-
Wróciłeś? - zapytał niepewnie. Nie mógł to być chłopak służący, bo przecież już
by się odezwał. Więc może jego pan?
Mężczyzna,
który wszedł, siedział, jak usiadł i się nie odzywał. Zaciskał ręce w pięści,
trzymając je na kolanach, zupełnie jakby bał się siedzieć obok Crispina. Jego
pobladłe usta utworzyły wąską kreskę, a napięte mięśnie twarzy jakby tylko
czekały, by dać upust emocjom Lamberta. Ale nie. Siedział dalej.
-
Hej, odezwij się kimkolwiek jesteś. Wiem, że tu jesteś, słyszysz?
Crispin
wysunął nogi spod koca i opuścił je na podłogę. Nie widzi, to fakt. Lecz nikt
nie będzie tego tak wykorzystywał. Nie pozwoli robić z siebie wariata lub
naigrawać się z siebie.
-
Połóż się, musisz odpoczywać - Głos Lamberta był miękki, trochę zachrypnięty,
ale mimo to przyjazny dla ucha, jednakże mógł wzbudzać w człowieku pewien
rodzaj, nie tyle strachu, co niepewności.
Chory
aż się zachwiał, podczas stawania na podłodze, kiedy usłyszał znajomy głos.
Jakaś niezrozumiała dla niego fala gorąca przetoczyła się przez jego ciało.
Przytrzymał się łóżka ale nie wrócił na nie.
-
Dlaczego się nie odzywasz? I dlaczego zostawiłeś mnie bez słowa? - wyrzucił z
siebie, dręczące go pytania.
-
Połóż się - Lambert zezłościł się, że Crispin wstaje, ale w żaden sposób nie
zmierzał dać tego po sobie poznać.
-
Mhm... - mruknął, wyczuwając w głosie nieznajomego, że to nie jest grzeczna
prośba. - Ale powiedz mi chociaż jak masz na imię. Komu mam być wdzięczny za
ocalenie mnie? Ja jestem Crispin. Crispin Dunato z Silverymoonu.
Po
tej słownej tyradzie, chory wgramolił się pod koc i usadowił wygodnie na łóżku.
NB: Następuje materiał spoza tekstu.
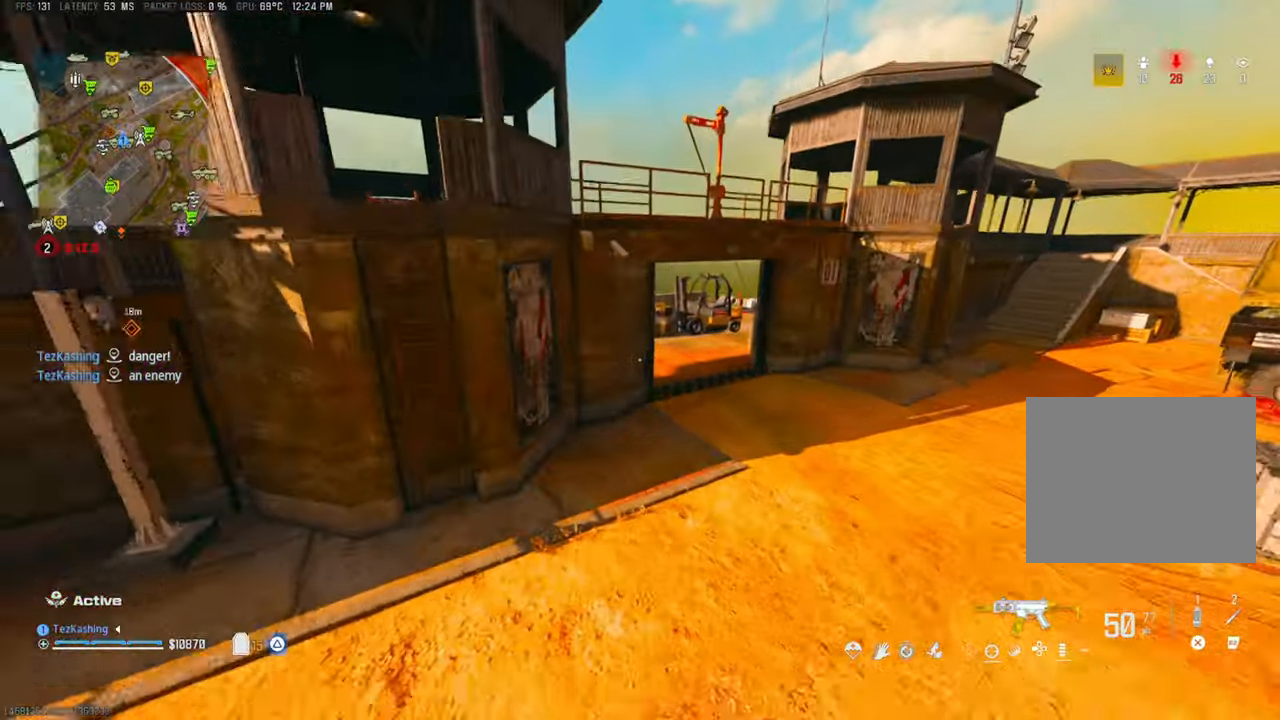
{"dt_ms": 500, "buttons": [], "left_stick": "up-right", "right_stick": "left", "events": [[33, "left_stick", "up-right"], [433, "right_stick", "left"]]}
Twarz odwrócił w stronę, z której docierał do niego głos i chłonął niezwykły
zapach jaki roztaczał się w pokoju od chwili, kiedy przyszedł jego opiekun.
-
Lambert - To była krótka i zdecydowana prezentacja. Nie podawał nazwiska, bo
nie widział w tym większego sensu. Facet wydobrzeje, wróci do siebie i zapomni
o uratowaniu mu życia, żyjąc tak, jak będzie potrafił bez wzroku. - Musisz
nabrać sił. Jutro wyślę wiadomość do twojej matki.
-
Dziękuję. Nawet nie wiesz jak wiele to dla mnie znaczy - Crispin przesunął się
na łóżku, by siedzieć przodem do mężczyzny. - Zwrócę Ci wszelkie koszta
leczenia. Nie jestem z tych co tylko biorą. I.. - Nie potrafił mówić. Nie
wiedział jak ma wyrazić radość z tego, że żyje, że Lambert go ocalił. - Co
mówił uzdrowiciel? Jak długo będę dla Ciebie problemem? Mnie nie chciał
powiedzieć nic, konował pie... - zamilkł zawstydzony napływem złości.
-
Tak, też ich nie lubię. Ten jest wyjątkiem - Przez twarz Lamberta przemknął
cień uśmiechu, którego Crispin nie mógł, niestety zobaczyć.- Mówił wiele.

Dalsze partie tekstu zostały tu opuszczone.